Hey! I see the breakdown of it, but can you explain conceptually a bit more? I just thought that if you are given a mechanism, then it must me the slow step that is used to formulate the rate law? IDK if you wanted chad's videos, but he just showed the rate law being made by the slow step. Thank you so much!

 

[dl2501]

My favorite! Took a whole pchem class lol. Okay so:
Fast rxn:
forward rate = kf[NO]2 (since there are two NOs)
reverse rate= kr[N2O2]
Slow rxn:
rate = ks[N2O2][Cl2]
The rate law would equal the slow rxn's rate law. But see, N2O2 is an intermediate. Therefore, it cannot be a part of the rate law. So, we have to use what we're given from the fast rxn.
The rate laws from the fast rxn must equal each other, they're from the same reaction. So, kf[NO]2 = kr[N2O2]. Now let's solve for [N2O2] from this reaction ---> you get: [N2O2] = (kf/kr)[NO]2.
Now plug this into the slow rxn ---> rate = ((kf*ks)/kr) [NO]2[Cl2]
All the k's can be combined ----> rate = k[NO2][Cl2]

Hope this helps!

Thank you for all of that!
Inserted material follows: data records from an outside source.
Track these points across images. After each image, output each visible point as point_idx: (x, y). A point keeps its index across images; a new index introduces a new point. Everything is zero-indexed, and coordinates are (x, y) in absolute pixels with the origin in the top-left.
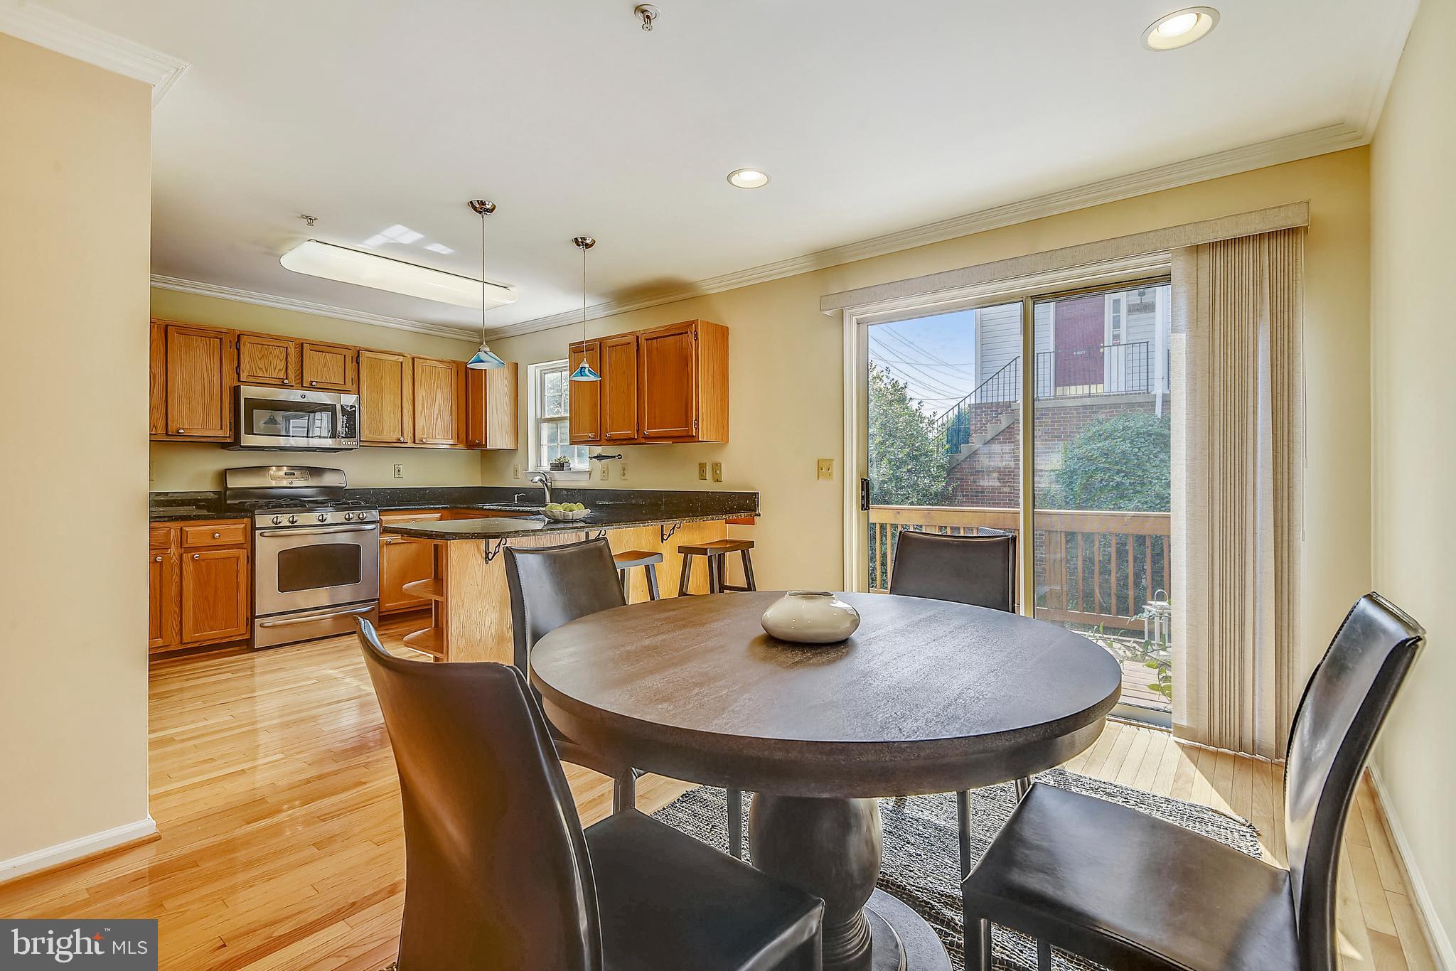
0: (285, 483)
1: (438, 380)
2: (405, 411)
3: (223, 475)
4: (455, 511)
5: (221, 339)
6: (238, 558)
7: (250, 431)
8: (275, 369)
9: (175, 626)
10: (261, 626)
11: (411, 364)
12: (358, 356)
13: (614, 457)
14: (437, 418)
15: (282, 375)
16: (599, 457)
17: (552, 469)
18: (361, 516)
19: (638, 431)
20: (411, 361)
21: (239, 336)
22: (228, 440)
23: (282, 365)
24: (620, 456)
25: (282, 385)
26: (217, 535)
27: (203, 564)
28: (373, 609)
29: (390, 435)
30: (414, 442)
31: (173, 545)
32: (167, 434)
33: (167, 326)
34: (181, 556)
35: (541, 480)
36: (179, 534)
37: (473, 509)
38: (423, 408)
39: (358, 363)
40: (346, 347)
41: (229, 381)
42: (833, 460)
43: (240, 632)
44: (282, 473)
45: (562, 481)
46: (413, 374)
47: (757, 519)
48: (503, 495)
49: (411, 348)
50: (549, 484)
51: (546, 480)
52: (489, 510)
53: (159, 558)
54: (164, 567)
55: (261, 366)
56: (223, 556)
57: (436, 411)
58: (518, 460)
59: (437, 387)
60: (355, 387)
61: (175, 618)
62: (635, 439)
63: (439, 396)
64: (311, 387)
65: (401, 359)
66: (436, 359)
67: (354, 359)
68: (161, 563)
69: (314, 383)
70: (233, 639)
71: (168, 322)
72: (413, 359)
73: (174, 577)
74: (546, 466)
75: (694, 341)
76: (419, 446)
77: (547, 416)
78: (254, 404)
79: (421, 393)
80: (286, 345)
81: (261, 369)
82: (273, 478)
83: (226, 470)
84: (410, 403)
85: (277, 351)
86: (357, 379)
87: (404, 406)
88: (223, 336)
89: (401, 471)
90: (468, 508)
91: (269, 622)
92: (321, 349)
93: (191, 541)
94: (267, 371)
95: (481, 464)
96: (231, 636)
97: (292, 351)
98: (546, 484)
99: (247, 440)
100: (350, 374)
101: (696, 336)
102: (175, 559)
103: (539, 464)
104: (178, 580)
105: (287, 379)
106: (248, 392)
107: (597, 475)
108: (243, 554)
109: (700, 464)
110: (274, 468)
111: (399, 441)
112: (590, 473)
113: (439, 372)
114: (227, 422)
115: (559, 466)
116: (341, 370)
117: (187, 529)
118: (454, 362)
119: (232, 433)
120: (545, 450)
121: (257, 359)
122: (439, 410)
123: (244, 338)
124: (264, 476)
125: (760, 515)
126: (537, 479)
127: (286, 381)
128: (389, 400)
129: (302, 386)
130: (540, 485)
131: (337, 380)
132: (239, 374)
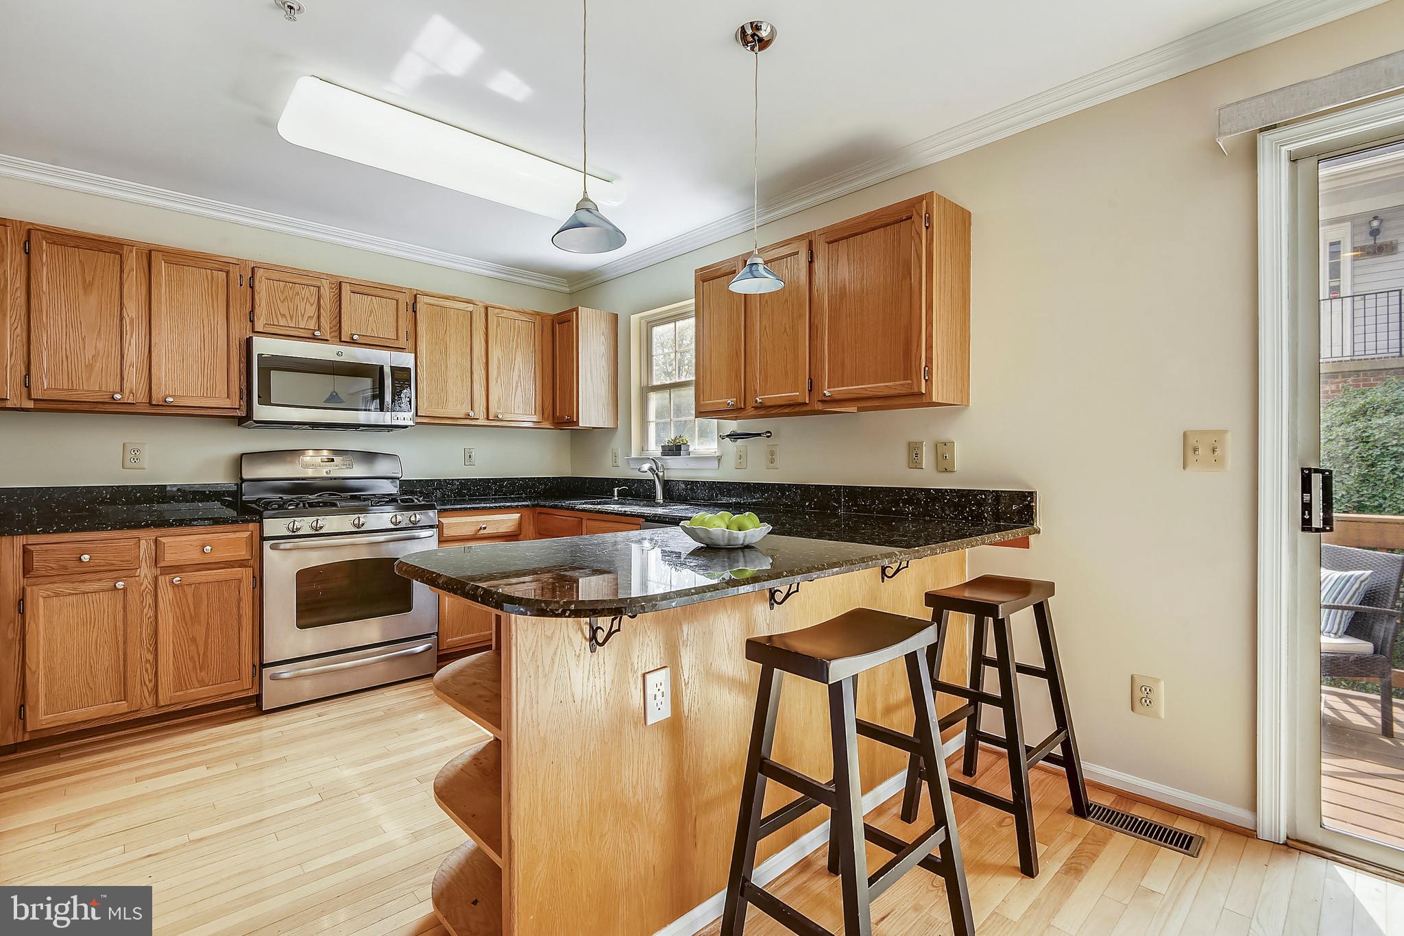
0: (323, 473)
1: (518, 337)
2: (476, 377)
3: (240, 461)
4: (538, 510)
5: (228, 273)
6: (240, 580)
7: (265, 400)
8: (303, 316)
9: (147, 682)
10: (274, 678)
11: (483, 315)
12: (415, 302)
13: (759, 435)
14: (517, 386)
15: (312, 325)
16: (734, 436)
17: (664, 454)
18: (413, 519)
19: (810, 391)
20: (483, 310)
21: (253, 269)
22: (239, 413)
23: (311, 310)
24: (769, 434)
25: (314, 338)
26: (209, 548)
27: (189, 591)
28: (430, 648)
29: (457, 408)
30: (488, 418)
31: (143, 564)
32: (150, 403)
33: (150, 251)
34: (156, 578)
35: (651, 469)
36: (153, 547)
37: (562, 508)
38: (499, 373)
39: (415, 312)
40: (400, 290)
41: (240, 331)
42: (1225, 432)
43: (243, 687)
44: (318, 460)
45: (678, 469)
46: (487, 328)
47: (1032, 538)
48: (600, 488)
49: (483, 294)
50: (661, 474)
51: (657, 469)
52: (583, 510)
53: (120, 585)
54: (129, 597)
55: (284, 310)
56: (217, 578)
57: (516, 378)
58: (617, 443)
59: (517, 347)
60: (411, 341)
61: (147, 671)
62: (804, 404)
63: (519, 359)
64: (353, 342)
65: (470, 307)
66: (515, 309)
67: (410, 307)
68: (125, 590)
69: (355, 337)
70: (234, 696)
71: (152, 247)
72: (486, 308)
73: (145, 611)
74: (654, 449)
75: (924, 229)
76: (495, 425)
77: (655, 383)
78: (273, 364)
79: (495, 353)
80: (319, 284)
81: (283, 316)
82: (306, 466)
83: (242, 455)
84: (483, 366)
85: (305, 292)
86: (413, 331)
87: (474, 368)
88: (231, 268)
89: (473, 457)
90: (555, 507)
91: (285, 671)
92: (366, 291)
93: (170, 558)
94: (291, 318)
95: (571, 448)
96: (232, 693)
97: (327, 292)
98: (657, 474)
99: (262, 412)
100: (405, 325)
101: (929, 219)
102: (147, 583)
103: (643, 448)
104: (151, 613)
105: (319, 330)
106: (264, 346)
107: (730, 461)
108: (246, 574)
109: (909, 444)
110: (311, 453)
111: (468, 417)
112: (719, 459)
113: (519, 327)
114: (235, 388)
115: (674, 449)
116: (392, 320)
117: (163, 540)
118: (538, 314)
119: (243, 403)
120: (652, 428)
121: (279, 301)
122: (519, 376)
123: (260, 273)
124: (292, 462)
125: (1039, 532)
126: (646, 467)
127: (317, 333)
128: (456, 359)
129: (341, 341)
130: (650, 476)
131: (386, 334)
132: (252, 321)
I just want to quickly clarify... this question relates the kinetics constant K concept with that of the equilibrium constant Keq, such that Keq=kf/kr? (and of course realizing that N2O2 is an intermediate step in the reaction).

I knew the relationship between the two, I just never learned when it would be applicable...

Thank you so much, I really appreciate it!

 

[dl2501]

I think Keq would equal ((kf*ks)/kr)

Got it, thanks so much!